Je sens le vent contre mon torse bombé et mes cheveux sont complètement défaits mais je ne fais pas attention, je ris sans vraiment écouter ce qu’on me dit. II est presque l’heure et je me dis que bientôt je devrais remonter pour éviter la cohorte de bouffons qui risque d’affluer d’une minute à l’autre. Je tire une taffe, c’est cool, j’arrive à impressionner les meufs sur ma gauche qui me regardent du coin de l’oeil. Je crois qu’elles aiment bien mes desert boot, navy blue à lacets beiges, 100% suede. Derrière moi le tonnerre gronde et je sursaute, les meufs aussi. L’une d’elle s’appelle Anaïs, on s’était vaguement croisés dans un bar hype fréquenté par la bourgeoisie marseillaise. Les mecs y ont les cheveux longs et les meufs se baladent en balenciaga et chloé, mais pas elle, elle elle avait un énorme caba louis vuitton, et elle fumait des menthol.

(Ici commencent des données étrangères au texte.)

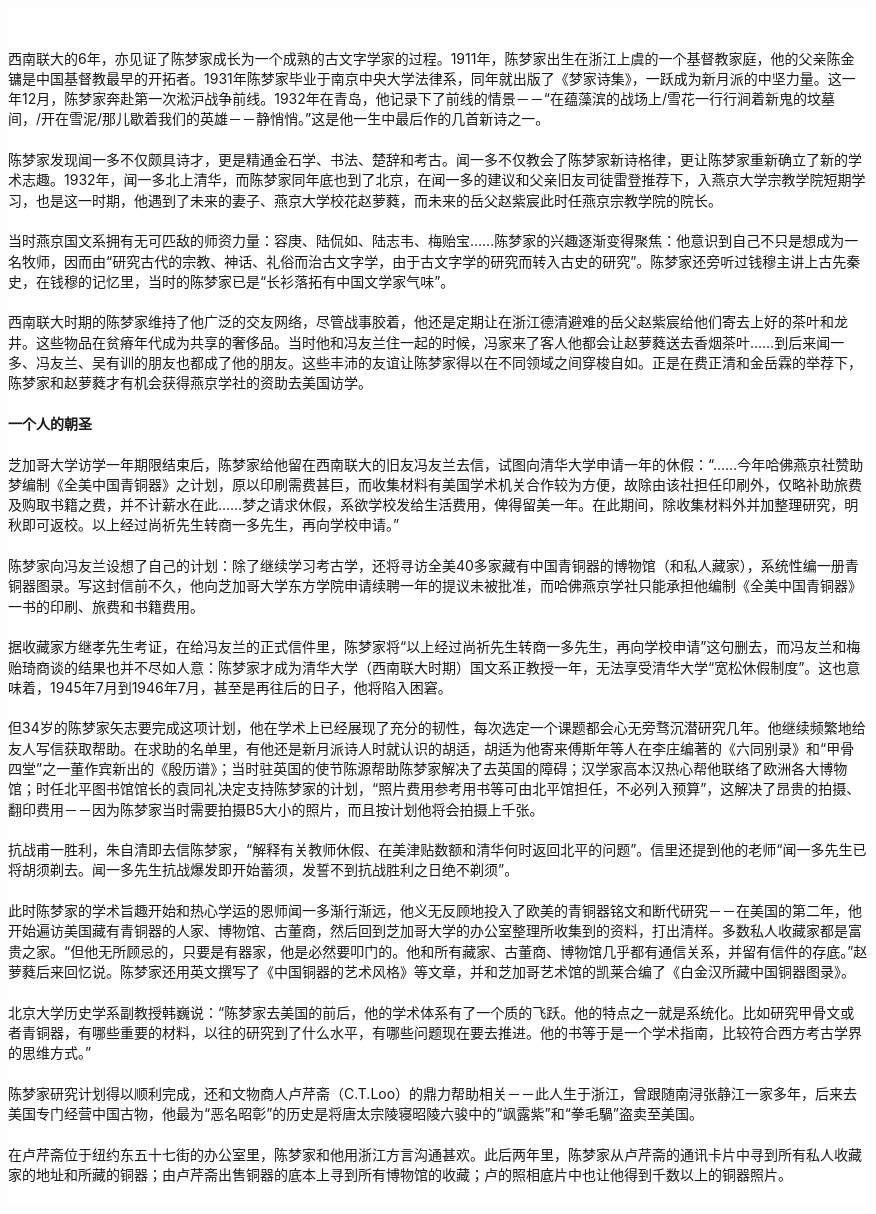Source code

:   <br/>
  <br/>
  西南联大的6年，亦见证了陈梦家成长为一个成熟的古文字学家的过程。1911年，陈梦家出生在浙江上虞的一个基督教家庭，他的父亲陈金镛是中国基督教最早的开拓者。1931年陈梦家毕业于南京中央大学法律系，同年就出版了《梦家诗集》，一跃成为新月派的中坚力量。这一年12月，陈梦家奔赴第一次淞沪战争前线。1932年在青岛，他记录下了前线的情景－－“在蕴藻滨的战场上/雪花一行行涧着新鬼的坟墓间，/开在雪泥/那儿歇着我们的英雄－－静悄悄。”这是他一生中最后作的几首新诗之一。
  <br/>
  <br/>
  陈梦家发现闻一多不仅颇具诗才，更是精通金石学、书法、楚辞和考古。闻一多不仅教会了陈梦家新诗格律，更让陈梦家重新确立了新的学术志趣。1932年，闻一多北上清华，而陈梦家同年底也到了北京，在闻一多的建议和父亲旧友司徒雷登推荐下，入燕京大学宗教学院短期学习，也是这一时期，他遇到了未来的妻子、燕京大学校花赵萝蕤，而未来的岳父赵紫宸此时任燕京宗教学院的院长。
  <br/>
  <br/>
  当时燕京国文系拥有无可匹敌的师资力量：容庚、陆侃如、陆志韦、梅贻宝……陈梦家的兴趣逐渐变得聚焦：他意识到自己不只是想成为一名牧师，因而由“研究古代的宗教、神话、礼俗而治古文字学，由于古文字学的研究而转入古史的研究”。陈梦家还旁听过钱穆主讲上古先秦史，在钱穆的记忆里，当时的陈梦家已是“长衫落拓有中国文学家气味”。
  <br/>
  <br/>
  西南联大时期的陈梦家维持了他广泛的交友网络，尽管战事胶着，他还是定期让在浙江德清避难的岳父赵紫宸给他们寄去上好的茶叶和龙井。这些物品在贫瘠年代成为共享的奢侈品。当时他和冯友兰住一起的时候，冯家来了客人他都会让赵萝蕤送去香烟茶叶……到后来闻一多、冯友兰、吴有训的朋友也都成了他的朋友。这些丰沛的友谊让陈梦家得以在不同领域之间穿梭自如。正是在费正清和金岳霖的举荐下，陈梦家和赵萝蕤才有机会获得燕京学社的资助去美国访学。
  <br/>
  <strong>
   <br/>
   一个人的朝圣
   <br/>
  </strong>
  <br/>
  芝加哥大学访学一年期限结束后，陈梦家给他留在西南联大的旧友冯友兰去信，试图向清华大学申请一年的休假：“……今年哈佛燕京社赞助梦编制《全美中国青铜器》之计划，原以印刷需费甚巨，而收集材料有美国学术机关合作较为方便，故除由该社担任印刷外，仅略补助旅费及购取书籍之费，并不计薪水在此……梦之请求休假，系欲学校发给生活费用，俾得留美一年。在此期间，除收集材料外并加整理研究，明秋即可返校。以上经过尚祈先生转商一多先生，再向学校申请。”
  <br/>
  <br/>
  陈梦家向冯友兰设想了自己的计划：除了继续学习考古学，还将寻访全美40多家藏有中国青铜器的博物馆（和私人藏家），系统性编一册青铜器图录。写这封信前不久，他向芝加哥大学东方学院申请续聘一年的提议未被批准，而哈佛燕京学社只能承担他编制《全美中国青铜器》一书的印刷、旅费和书籍费用。
  <br/>
  <br/>
  据收藏家方继孝先生考证，在给冯友兰的正式信件里，陈梦家将“以上经过尚祈先生转商一多先生，再向学校申请”这句删去，而冯友兰和梅贻琦商谈的结果也并不尽如人意：陈梦家才成为清华大学（西南联大时期）国文系正教授一年，无法享受清华大学“宽松休假制度”。这也意味着，1945年7月到1946年7月，甚至是再往后的日子，他将陷入困窘。
  <br/>
  <br/>
  但34岁的陈梦家矢志要完成这项计划，他在学术上已经展现了充分的韧性，每次选定一个课题都会心无旁骛沉潜研究几年。他继续频繁地给友人写信获取帮助。在求助的名单里，有他还是新月派诗人时就认识的胡适，胡适为他寄来傅斯年等人在李庄编著的《六同别录》和“甲骨四堂”之一董作宾新出的《殷历谱》；当时驻英国的使节陈源帮助陈梦家解决了去英国的障碍；汉学家高本汉热心帮他联络了欧洲各大博物馆；时任北平图书馆馆长的袁同礼决定支持陈梦家的计划，“照片费用参考用书等可由北平馆担任，不必列入预算”，这解决了昂贵的拍摄、翻印费用－－因为陈梦家当时需要拍摄B5大小的照片，而且按计划他将会拍摄上千张。
  <br/>
  <br/>
  抗战甫一胜利，朱自清即去信陈梦家，“解释有关教师休假、在美津贴数额和清华何时返回北平的问题”。信里还提到他的老师“闻一多先生已将胡须剃去。闻一多先生抗战爆发即开始蓄须，发誓不到抗战胜利之日绝不剃须”。
  <br/>
  <br/>
  此时陈梦家的学术旨趣开始和热心学运的恩师闻一多渐行渐远，他义无反顾地投入了欧美的青铜器铭文和断代研究－－在美国的第二年，他开始遍访美国藏有青铜器的人家、博物馆、古董商，然后回到芝加哥大学的办公室整理所收集到的资料，打出清样。多数私人收藏家都是富贵之家。“但他无所顾忌的，只要是有器家，他是必然要叩门的。他和所有藏家、古董商、博物馆几乎都有通信关系，并留有信件的存底。”赵萝蕤后来回忆说。陈梦家还用英文撰写了《中国铜器的艺术风格》等文章，并和芝加哥艺术馆的凯莱合编了《白金汉所藏中国铜器图录》。
  <br/>
  <br/>
  北京大学历史学系副教授韩巍说：“陈梦家去美国的前后，他的学术体系有了一个质的飞跃。他的特点之一就是系统化。比如研究甲骨文或者青铜器，有哪些重要的材料，以往的研究到了什么水平，有哪些问题现在要去推进。他的书等于是一个学术指南，比较符合西方考古学界的思维方式。”
  <br/>
  <br/>
  陈梦家研究计划得以顺利完成，还和文物商人卢芹斋（C.T.Loo）的鼎力帮助相关－－此人生于浙江，曾跟随南浔张静江一家多年，后来去美国专门经营中国古物，他最为“恶名昭彰”的历史是将唐太宗陵寝昭陵六骏中的“飒露紫”和“拳毛騧”盗卖至美国。
  <br/>
  <br/>
  在卢芹斋位于纽约东五十七街的办公室里，陈梦家和他用浙江方言沟通甚欢。此后两年里，陈梦家从卢芹斋的通讯卡片中寻到所有私人收藏家的地址和所藏的铜器；由卢芹斋出售铜器的底本上寻到所有博物馆的收藏；卢的照相底片中也让他得到千数以上的铜器照片。
  <br/>
  <br/>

Je fini ma cigarette et les gens commencent à sortir pour la traditionnelle pause-clope de 4h mais je n’ai plus envie de remonter, Anaïs et ses amies sont encore là et surtout, je suis trop bien habillé pour ne pas me montrer. Ouais ouais, je préfère le narcissisme à la misanthropie. Faut dire que sous mes airs de nonchalant satirique je suis comme les autres. J’ai besoin de booster mon égo de temps en temps en exhibant ma binette. On marche donc vers les bancs, les fameux bancs de la fac, des bancs à la structure tellement biscornue que je me défonce le cul à chaque fois que je m’y pose, et je ne sais pas trop pourquoi mais je revois ce clip obscur où une meuf danse sensuellement dans une pièce remplie d’homme, bukkake en prévision, et la courbe de ses hanches épouse parfaitement le fauteuil art-nouveau qui trône au milieu de la pièce. Une vidéo très Barcelona de Gaudi. Je jette un regard vers Anaïs et ses amies juives, elles sont toujours là et l’une d’elle me regarde mais c’est la plus moche alors je tourne la tête et j’essaie de me concentrer sur la conversation. Une sombre histoire de poursuite dans les rues d’Aix avec un groupe de hip-hop. J’esquisse un sourire en pensant à Kid Cud et sa poursuit of hapiness, balance quelques ouais ouais pareil à Troy et Ahbed et leur fameux you go girl ! mais tout ça me passe par dessus la tête. J’ai jamais été vraiment doué pour écouter les autres parler, sauf quand on parle de moi. Les gens continuent de sortir et la pluie les empêche de bouger ailleurs alors ils s’entassent près de nous, sous le minuscule préau qui sert de coin fumeur, et j’en suis ravi parce qu’un mec en premier année à la beauté époustouflante vient s’assoir près de nous. Je crois qu’il s’appelle Louis mais la profile picture était trop petite alors j’en suis pas sûr. Il est accompagné d’une blonde, petite, très belle mais aucun charme, je la fixe intensément jusqu’à ce qu’elle tourne la tête vers moi et je la reconnais, je l’avais branchée lors d’une soirée fin d’exam en janvier, une voix nasale dégueulasse mais des seins qui vous mettent la trique en une fraction de seconde. J’avais tenté de l’embrasser mais elle m’avait rembarré. pourquoi? tu me trouves pas beau? c’est pas ça mais t’es complètement bourré et t’es affalé sur moi, j’arrive même pas à marcher! paye moi un verre et on verra comment ça se passe. Depuis je l’ai recroisée plusieurs fois à la fac mais je l’ignore complètement parce que j’ai d’autres chattes à fouetter.
Mes amis décident de remonter mais je n’y tiens pas alors je reste sous prétexte de griller une dernière clope. Je me lève, rabats la capuche de mon hoodie et fais quelques pas en prenant soin de marcher exclusivement sur les dalles du sol, et non pas les jointures. Plaisir enfantin. Je m’appuie contre un poteau et je vois des gens courir pour s’abriter de la bruine devenue averse. Derrière moi un groupe de mecs discutent politique, j’essaie de comprendre leurs arguments, je cherche un fait exploitable dans leurs litanies mais tout ce qui ressort c’est cette arrogance de dandy de supermarché palpable chez 90% des mecs de la fac. Tout autour, le préau commence à se vider. Les étudiants retournent travailler, Anaïs n’est plus là et je ne l’ai même pas vue partir. Louis et Blondie sont toujours assis mais je n’ai plus envie de jouer au traditionnel hide and seek visuel qui s’installe entre ma proie et moi, et puis cette lucky a un goût bizarre sur ma langue. Je devrais peut-être tenter les convertibles.